Nearly three decades after it was abruptly shelved by their label, the lost Butthole Surfers album After The Astronaut is finally getting an official release.

On June 26, 2026, the long-mythologized record will arrive via Sunset Blvd. Records, giving fans their first chance to hear the band’s intended follow-up to 1996’s Electric Larryland – the album that produced the alternative radio smash “Pepper”.

Originally completed in 1998, After The Astronaut was pulled from the release schedule at the last minute by Capitol Records, which reportedly pushed the band to deliver something more “commercial.” But anyone familiar with the group’s famously unpredictable catalog knows that was never part of the plan.

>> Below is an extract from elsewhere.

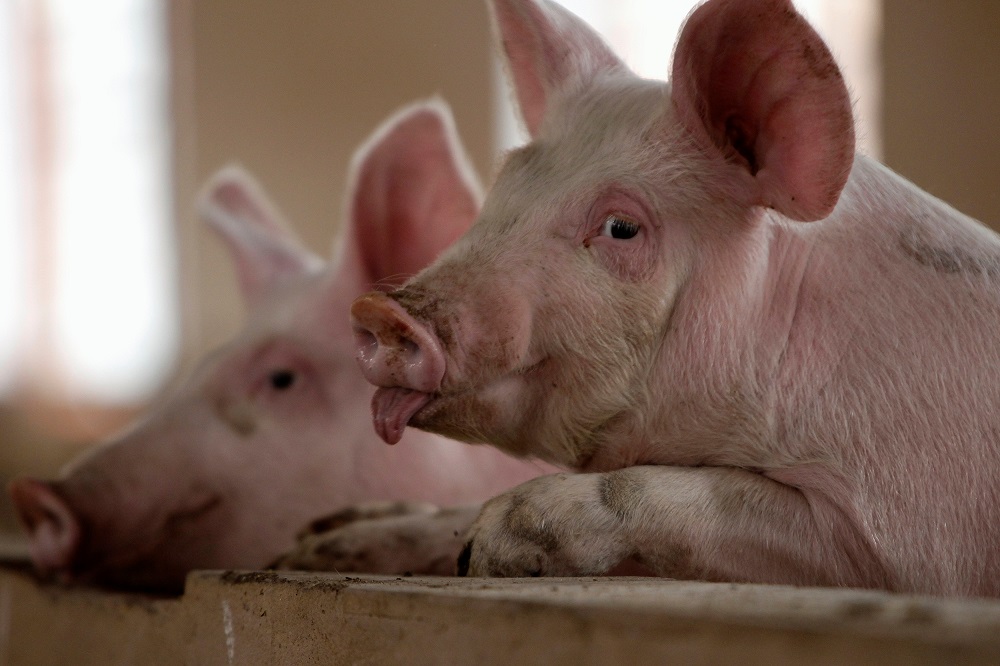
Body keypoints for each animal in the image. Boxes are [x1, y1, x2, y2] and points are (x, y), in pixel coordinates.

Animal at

“We were pretty stoked to make another album after the success of our previous album and its single ‘Pepper,'” guitarist Paul Leary recalled. “Capitol Records was stoked to get that next record until our relationship soured.”

Following legal wrangling, the band was released from the label’s roster and their contract was sold. “Hollywood Records bought the album but wanted to make changes to it which was an uncomfortable experience for us,” Leary said. The reworked material eventually surfaced years later as the 2001 album Weird Revolution.

“Now we have the right to release the original recording the way we intended it to be with its original title, After The Astronaut.”

Rather than chasing the alternative rock trends dominating late-’90s radio, the band leaned even deeper into their experimental instincts. Reacting to the grunge and alt-rock sounds filling the airwaves at the time, the trio – Gibby Haynes, Leary, and drummer King Coffey – veered into electronics, industrial rhythms, and psychedelic textures.

“After the Astronaut was a fun project,” Coffey said. “We were using all the digital toys at our disposal at the time, and it felt much like the creation of Locust Abortion Technician. We were playing with new toys, creating things that amused us with the crayons we had, and we weren’t worried about radio airplay.”

After The Astronaut features Haynes on vocals and synths, Leary on guitar, bass, and keyboards, and Coffey on drum machines. The album was produced and mixed by Leary, engineered by Stuart Sullivan at Arlyn Recording Studio, and mastered by Howie Weinberg.